Dengue fever, Chikungunya fever and malaria – all mosquito-borne disease occur in Sri Lanka. More than three-quarters of British travellers who contracted malaria in 2005 did not take preventive measures, such as malaria prevention tablets. However, malaria can occur despite appropriate prevention, and therefore you should promptly seek medical care in the event of a fever or flu-like illness in country or in the first year following your return from travelling to a malaria risk country. Before travelling you should seek medical advice about the malaria risk in Sri Lanka. There are no medicines to prevent dengue or Chikungunya. It is therefore important that you should take precautions against being bitten by mosquitoes while in Sri Lanka.
You should seek medical advice before travelling and ensure that all appropriate vaccinations are up-to-date. For further information on health, check the Department of Health’s website at: www.dh.gov.uk.
Avian Influenza (Bird Flu)
There have been no reported cases of Avian Influenza (also known as Bird Flu) in Sri Lanka during the current series of outbreaks. But the World Health Organisation (WHO) has confirmed cases elsewhere in the region.

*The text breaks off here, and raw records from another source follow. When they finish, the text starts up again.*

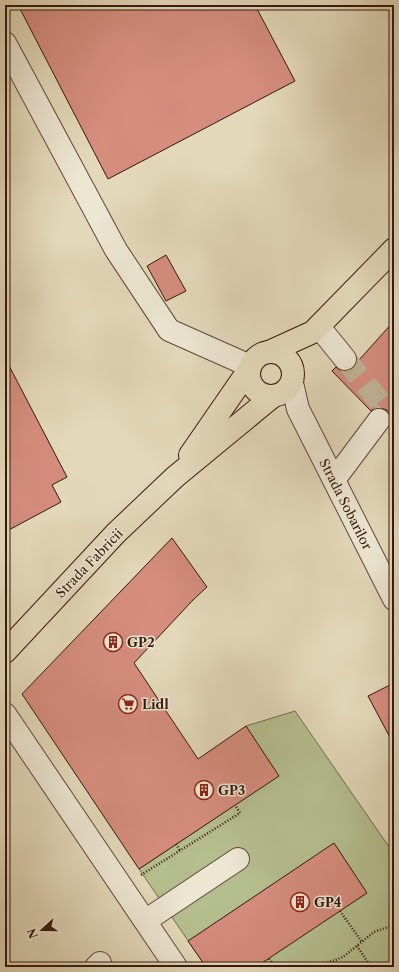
<svg xmlns="http://www.w3.org/2000/svg" width="399" height="972" font-family="'Libre Caslon Text',serif">
<style>
.green{fill:#b5be8f;stroke:#756b4e}
.building{fill:#d58d7e;stroke:#35180d}
.lines{fill:none;stroke-linecap:round;stroke-linejoin:round}
.minor-tunnel{stroke:#c0b297;stroke-width:22;stroke-dasharray:22 11;stroke-linecap:butt}
.minor-casing{stroke:#604838;stroke-width:24}
.major-casing{stroke:#35180d;stroke-width:24}
.path{stroke:#35180d;stroke-width:2.5;stroke-dasharray:1 2;stroke-linecap:butt}
.minor{stroke:#ede6d2;stroke-width:22}
.major{stroke:#e3d8ba;stroke-width:22}
.labels{text-anchor:middle;dominant-baseline:central;stroke-width:3;stroke-linejoin:round;paint-order:stroke}
.street-label{font-size:13px;fill:#35180d;stroke:#ede6d2}
.poi-label{font-size:13px;font-weight:bold;fill:#35180d;stroke:#ede6d2;text-anchor:start}
</style>
<rect width="100%" height="100%" fill="#e3d8ba"/>
<filter id="stains"><feTurbulence type="fractalNoise" baseFrequency=".005" numOctaves="4"/><feColorMatrix values="0 0 0 0 .2 0 0 0 0 .09 0 0 0 0 .02 0 0 0 .5 -.17"/></filter>
<radialGradient id="worn" r=".72"><stop offset=".6" stop-color="#630" stop-opacity="0"/><stop offset="1" stop-color="#630" stop-opacity=".3"/></radialGradient>
<path class="green" d="M295,711L394,854V967H206L139,869L278,776L246,726Z"/>
<g class="building">
<path d="M18,5H255L295,81L108,179Z"/>
<path d="M166,255L186,291L166,301L147,266Z"/>
<path d="M394,321V415L391,418L387,410L381,408H374L371,411L332,371L336,367L341,371H347L353,369L356,364L357,358L359,360Z"/>
<path d="M5,358L67,477L52,485L61,502L5,532Z"/>
<path d="M172,538L207,587L193,600L134,663L198,759L246,726L279,776L139,869L22,694Z"/>
<path d="M394,683V745L368,696Z"/>
<path d="M334,843L367,893L256,967H206L188,941Z"/>
</g>
<g class="lines">
<path class="minor-tunnel" d="M345,359L386,409L379,420"/>
<defs>
<g id="minor">
<path d="M5,43L116,250L169,330L250,366"/>
<path d="M319,327L345,359"/>
<path d="M292,383L298,409L394,599"/>
<path d="M334,480L379,420"/>
<path d="M5,714L176,967"/>
<path d="M145,921L238,859"/>
<path d="M96,967L100,963"/>
</g>
<g id="major">
<circle cx="271" cy="374" r="22"/>
<path d="M269,352L313,332L394,249"/>
<path d="M190,455L248,371"/>
<path d="M5,652L116,533L175,477L272,397"/>
</g>
</defs>
<use href="#minor" class="minor-casing"/>
<use href="#major" class="major-casing"/>
<g class="path">
<path d="M176,844L180,851"/>
<path d="M141,875L240,813L235,805"/>
<path d="M340,911L362,942"/>
<path d="M357,946L371,967"/>
<path d="M269,959L276,967"/>
<path d="M316,967L343,957L374,932L394,925"/>
</g>
<use href="#minor" class="minor"/>
<use href="#major" class="major"/>
</g>
<defs>
<symbol id="building-ring" viewBox="-11 -11 22 22"><circle r="9.5" fill="#ede6d2" stroke="#8f2418" stroke-width="1.5"/><path d="M-4-6H4V6H1V3H-1V6H-4ZM-2.5-4.3h1.7v1.8h-1.7ZM.8-4.3h1.7v1.8H.8ZM-2.5-1h1.7V.8h-1.7ZM.8-1h1.7V.8H.8Z" fill="#8f2418"/></symbol>
<symbol id="supermarket-ring" viewBox="-11 -11 22 22"><circle r="9.5" fill="#ede6d2" stroke="#8f2418" stroke-width="1.5"/><path d="M-6-5.5h2.5l.6 2H6L4.5 2H-2.5L-4.4-4H-6ZM-1.5 3.2a1.3 1.3 0 1 0 .1 0ZM3 3.2a1.3 1.3 0 1 0 .1 0Z" fill="#8f2418"/></symbol>
</defs>
<g fill-rule="evenodd">
<use href="#building-ring" x="102" y="631" width="22" height="22"/>
<use href="#supermarket-ring" x="117" y="693" width="22" height="22"/>
<use href="#building-ring" x="193" y="779" width="22" height="22"/>
<use href="#building-ring" x="289" y="891" width="22" height="22"/>
</g>
<g class="labels">
<g class="street-label">
<text transform="translate(346 504) rotate(63)">Strada Sobarilor</text>
<text transform="translate(89 563) rotate(-46)">Strada Fabricii</text>
</g>
<g class="poi-label">
<text x="127" y="642">GP2</text>
<text x="142" y="704">Lidl</text>
<text x="218" y="790">GP3</text>
<text x="314" y="902">GP4</text>
</g>
</g>
<rect width="399" height="972" fill="none" stroke="#e3d8ba" stroke-width="20"/>
<rect x="6" y="6" width="387" height="960" fill="none" stroke="#35180d" stroke-width="2"/>
<rect x="10" y="10" width="379" height="952" fill="none" stroke="#35180d"/>
<g transform="translate(42 930) rotate(249)" stroke="#ede6d2" stroke-width="3" paint-order="stroke">
<path d="M0-3L7 15L0 10L-7 15Z" fill="#35180d"/>
<text y="-6" font-size="11" font-weight="bold" text-anchor="middle" fill="#35180d">N</text>
</g>
<rect width="100%" height="100%" filter="url(#stains)"/>
<rect width="100%" height="100%" fill="url(#worn)"/>
</svg>
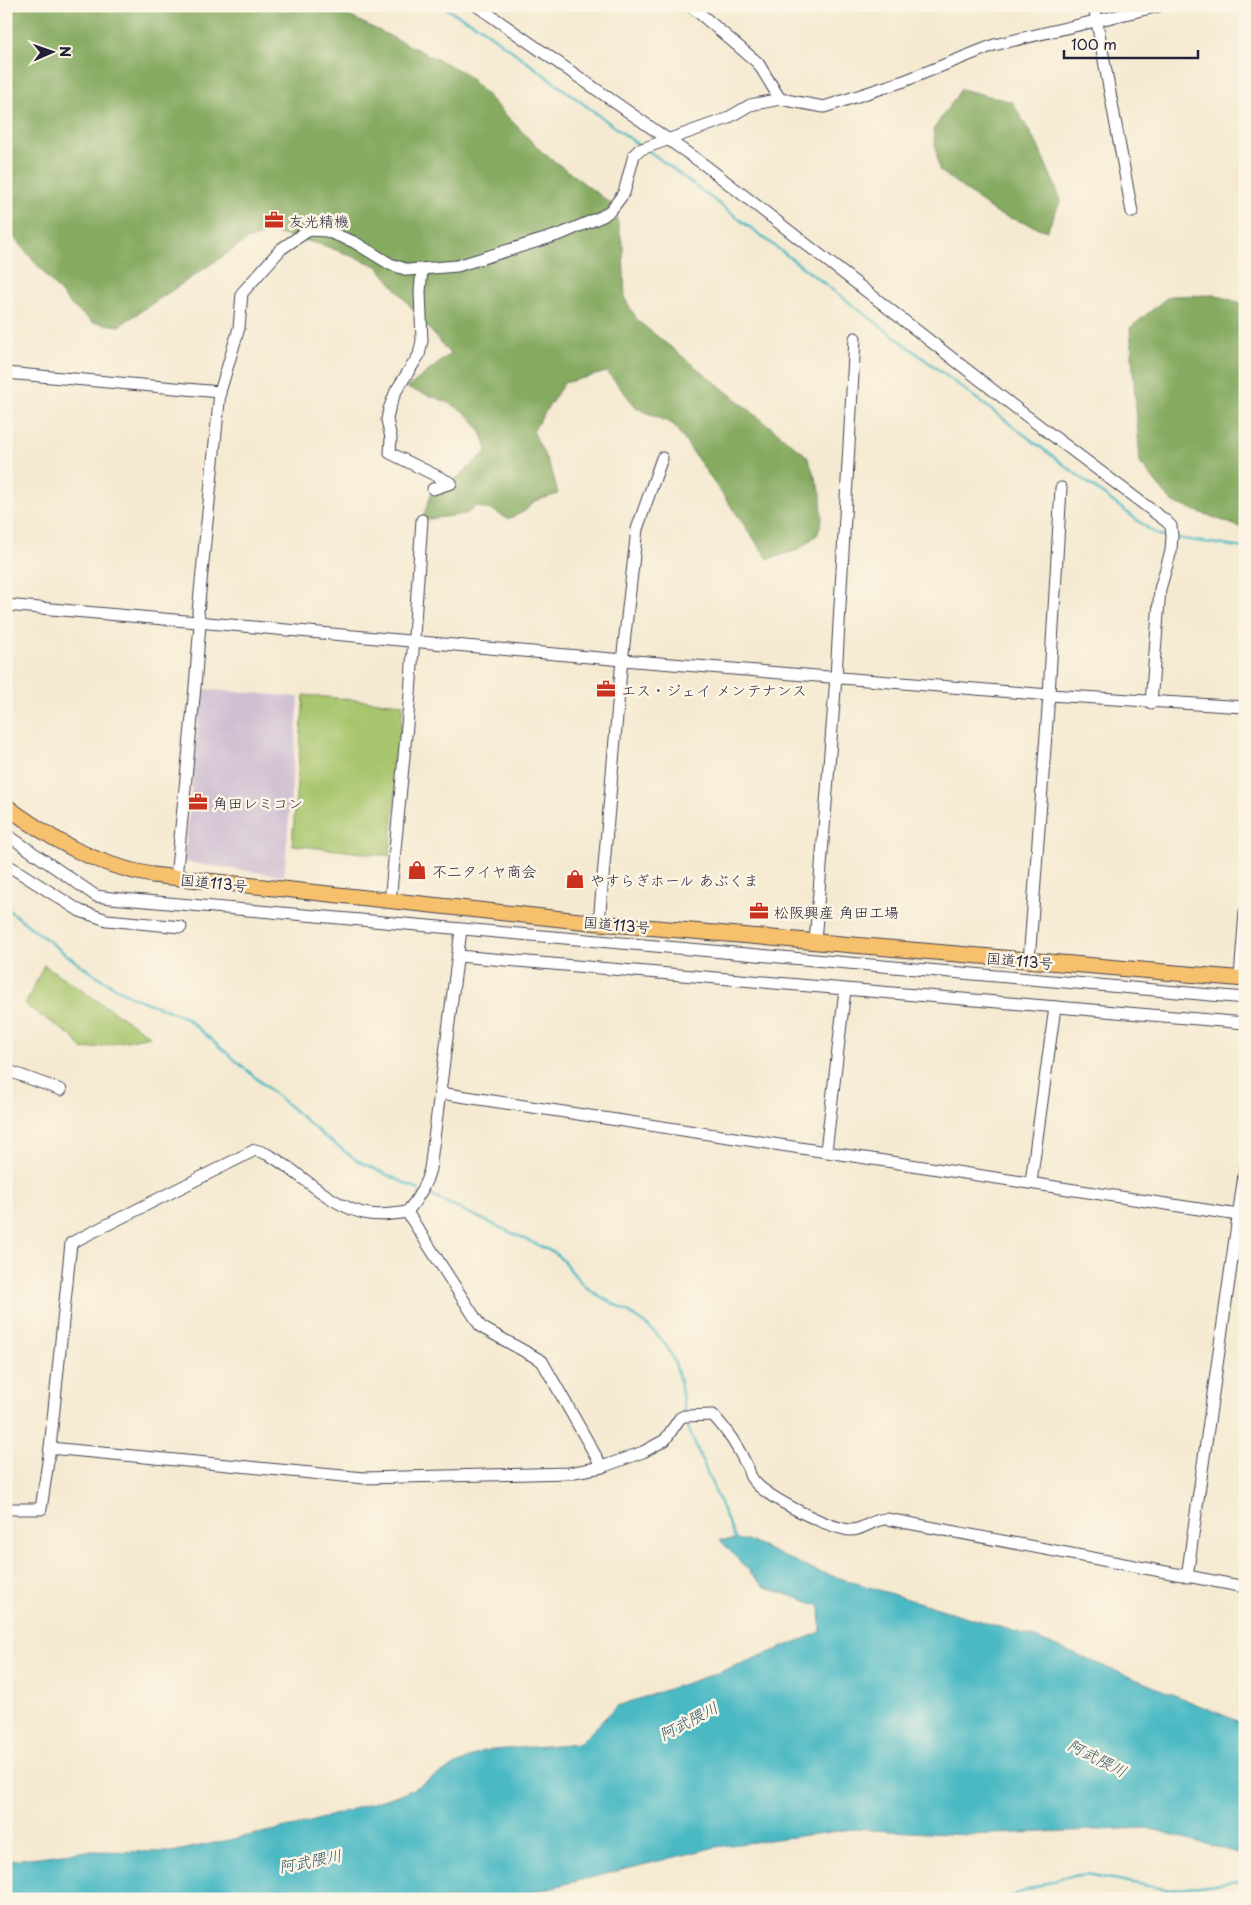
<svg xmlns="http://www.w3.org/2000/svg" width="1251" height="1905" font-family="'Playpen Sans','Klee One',sans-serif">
<rect width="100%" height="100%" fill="#fcf5e5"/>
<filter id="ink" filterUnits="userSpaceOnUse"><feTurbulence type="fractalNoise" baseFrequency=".02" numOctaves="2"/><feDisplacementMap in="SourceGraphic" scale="10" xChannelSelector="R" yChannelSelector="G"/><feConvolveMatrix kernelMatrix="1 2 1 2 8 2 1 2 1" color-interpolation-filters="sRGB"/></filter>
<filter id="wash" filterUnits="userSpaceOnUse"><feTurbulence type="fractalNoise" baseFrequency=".0096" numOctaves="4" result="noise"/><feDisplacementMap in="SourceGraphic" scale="20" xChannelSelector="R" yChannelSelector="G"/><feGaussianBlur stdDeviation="1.12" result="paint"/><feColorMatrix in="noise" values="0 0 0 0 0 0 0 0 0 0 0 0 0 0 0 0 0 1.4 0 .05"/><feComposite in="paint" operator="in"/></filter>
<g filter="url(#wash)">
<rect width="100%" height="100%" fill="#f5ead1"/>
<!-- industrial -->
<path fill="#cebed2" d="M202,689L299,697L284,876L184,862Z"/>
<!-- green -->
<g fill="#a7c56c" stroke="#647454">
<path d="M304,695L403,704L390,856L292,845Z"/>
<path d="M44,965L150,1036L83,1050L73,1037L25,1005Z"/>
</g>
<!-- forest -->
<g fill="#85aa60" stroke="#54664e">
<path d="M6,6H318L337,10L465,73L541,151L614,206L623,246L625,299L638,321L807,456L821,493L822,519L818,534L798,550L768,559L673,424L637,408L607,372L564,383L533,431L552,471L558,494L535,501L525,511L508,519L494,511L476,506L466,514L422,520L433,489L451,483L487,451C479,407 443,401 407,388L450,354L377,266L323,245L270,232L247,240L119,326L92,322L71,305L6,228Z"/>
<path d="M961,89L1012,102L1038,146L1061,200L1047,231L996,213L939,170L933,130Z"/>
<path d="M1214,295L1245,304V529L1172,502L1140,463L1130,328L1169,296Z"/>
</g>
<!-- water -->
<path fill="#4bb9c4" stroke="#366e80" d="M720,1540H747L813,1570L1033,1637L1245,1724V1855L1147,1828L967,1835L853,1829L716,1847L504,1899H6V1861L87,1851L171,1852L300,1825L405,1793L482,1751L580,1743L617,1706L720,1672L821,1632L820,1606L763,1586Z"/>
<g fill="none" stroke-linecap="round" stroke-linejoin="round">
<!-- stream -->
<g stroke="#4bb9c4" stroke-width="2.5">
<path d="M441,6L480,27L640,146"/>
<path d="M649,151L1149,529L1159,535L1168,537"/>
<path d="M1176,538L1245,548"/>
<path d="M6,908C44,937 90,976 133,997C150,1005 169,1009 186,1018L325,1137L358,1161L419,1190"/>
<path d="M424,1192L555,1253C567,1263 574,1277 586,1287C597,1296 611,1302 623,1309C670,1337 679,1358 684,1412"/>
<path d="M685,1420L736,1541"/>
<path d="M1003,1899L1060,1878L1087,1874L1169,1890L1245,1880"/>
</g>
</g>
</g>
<g filter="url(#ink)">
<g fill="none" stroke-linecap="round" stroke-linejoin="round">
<!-- minor casing -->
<g stroke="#424052" stroke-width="13">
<g id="minor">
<path d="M477,6L706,166L1016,408L1166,521L1171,526L1172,536L1171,551L1160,589L1151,703"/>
<path d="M691,6L758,63L780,99"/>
<path d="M1094,6L1132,212"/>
<path d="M422,269L420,292L422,341L419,355L396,391L389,409L387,420L391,438L390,453L451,483"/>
<path d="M6,373L220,392"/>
<path d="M433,489L451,483"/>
<path d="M6,605L623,660L1049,695L1245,707"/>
<path d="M6,834L96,896L111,898L1245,998"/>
<path d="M6,864L80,911L107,920L181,927"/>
<path d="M176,878L195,687L200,624L198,612L220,392L239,328L242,293L281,249L309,230L326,231L354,242L390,264L408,270L457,266L561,234L603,216L611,210L624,193L634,155L639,150L726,119L750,105L780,99L824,107L904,81L994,45L1159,6"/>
<path d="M390,902L410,694L422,520"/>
<path d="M599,923L621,670L637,529L662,458"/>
<path d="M815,942L836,677L855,338"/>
<path d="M458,956L1245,1023"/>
<path d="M1029,961L1049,695L1061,488"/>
<path d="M1240,978L1245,912"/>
<path d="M6,1070L61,1090"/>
<path d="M440,1093L1245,1216"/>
<path d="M826,1151L845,990"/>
<path d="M1031,1182L1055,1007"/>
<path d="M407,1212L481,1327L542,1361L602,1467"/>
<path d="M50,1448L364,1478L569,1473L602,1467L643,1452L665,1440L680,1418L684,1416L713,1415C727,1430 738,1447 747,1466C749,1469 749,1473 751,1477C762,1496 822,1524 844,1529C861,1534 872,1518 887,1519L1245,1587"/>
<path d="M6,1509H41L50,1448L71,1243L255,1150C269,1153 277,1160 289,1168C312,1185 340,1210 369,1214C381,1216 395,1214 407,1212C418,1199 426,1185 430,1169L461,930"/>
<path d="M1187,1577L1245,1168"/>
</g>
</g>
<!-- highway casing -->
<g stroke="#424052" stroke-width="17">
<path id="highway" d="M6,806C52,840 95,865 152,875L599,923L1245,979"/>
</g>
<!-- minor -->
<use href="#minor" stroke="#fff" stroke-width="11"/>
<!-- highway -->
<use href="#highway" stroke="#f7c06c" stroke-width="15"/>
</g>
</g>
<!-- icons -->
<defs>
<g id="office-bare" transform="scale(1.5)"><path d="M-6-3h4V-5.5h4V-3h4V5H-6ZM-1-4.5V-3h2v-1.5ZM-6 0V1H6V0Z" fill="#c8321e" stroke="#fcf5e5" stroke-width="2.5" paint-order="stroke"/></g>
<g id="shop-bare" transform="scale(1.5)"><path d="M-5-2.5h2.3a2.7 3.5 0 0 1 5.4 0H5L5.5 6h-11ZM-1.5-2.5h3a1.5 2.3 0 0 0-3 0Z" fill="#c8321e" stroke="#fcf5e5" stroke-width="2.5" paint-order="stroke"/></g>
</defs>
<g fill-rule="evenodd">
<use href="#office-bare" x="274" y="220"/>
<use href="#office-bare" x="606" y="689"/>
<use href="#office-bare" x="198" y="802"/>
<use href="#shop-bare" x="417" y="870"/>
<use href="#shop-bare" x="575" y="879"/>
<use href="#office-bare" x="759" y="911"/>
</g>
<g text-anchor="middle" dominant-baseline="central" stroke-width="5" stroke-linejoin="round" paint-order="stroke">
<!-- poi labels -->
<g font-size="15" fill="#22223b" stroke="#fcf5e5" text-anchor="start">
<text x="289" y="220">友光精機</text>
<text x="621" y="689">エス・ジェイ メンテナンス</text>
<text x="213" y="802">角田レミコン</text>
<text x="432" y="870">不二タイヤ商会</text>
<text x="590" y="879">やすらぎホール あぶくま</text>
<text x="774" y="911">松阪興産 角田工場</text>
</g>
<!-- street labels -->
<g font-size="15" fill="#22223b" stroke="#fcf5e5">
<text transform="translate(214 882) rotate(6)">国道113号</text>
<text transform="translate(617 924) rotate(5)">国道113号</text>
<text transform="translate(1020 960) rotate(5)">国道113号</text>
</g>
<!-- water labels -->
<g font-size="16" font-style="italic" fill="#30576b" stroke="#fcf5e5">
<text transform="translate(688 1720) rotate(-28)">阿武隈川</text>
<text transform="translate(1098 1757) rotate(27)">阿武隈川</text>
<text transform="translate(310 1860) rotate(-11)">阿武隈川</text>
</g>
</g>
<!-- margin -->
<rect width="1251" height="1905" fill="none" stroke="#fcf5e5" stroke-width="25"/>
<!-- north arrow -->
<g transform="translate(52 52) rotate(88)" stroke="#fcf5e5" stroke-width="4" paint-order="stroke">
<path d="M0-4L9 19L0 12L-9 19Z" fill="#22223b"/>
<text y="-8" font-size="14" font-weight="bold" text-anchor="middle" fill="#22223b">N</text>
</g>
<!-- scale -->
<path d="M1064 50v8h134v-8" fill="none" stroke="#22223b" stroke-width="2.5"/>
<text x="1071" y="50" font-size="15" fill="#22223b" stroke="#fcf5e5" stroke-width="4" paint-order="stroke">100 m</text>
</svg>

You should read this advice in conjunction with the Avian and Pandemic Influenza Factsheet on the FCO website.
The December 2004 tsunami killed more than 30,000 people and caused large-scale damage along the eastern, southern and south western coastline of Sri Lanka. Most hotels and other tourist accommodation in the south and south-west have reopened. If you are planning to travel to areas which may have been affected by the tsunami, check with your tour operators and/or hotel to make sure that tourist facilities are available.
You must be able to show some identity if requested by, for example, the police.
You should follow local advice e.g. from your hotel before bathing in the sea as in many areas there are dangerous undercurrents and strong riptides.
We strongly recommend that all British nationals who are resident, working in Sri Lanka, or visiting for over one month, should register with the British High Commission in Colombo.
You cannot change Scottish or Northern Irish bank notes. Most major banks will change US dollar travellers’ cheques as well as allow Visa and Mastercard cash withdrawals. There are ATMs in major cities but some do not accept international cards. Credit cards should be used with caution due to the potential for fraud and other criminal activity.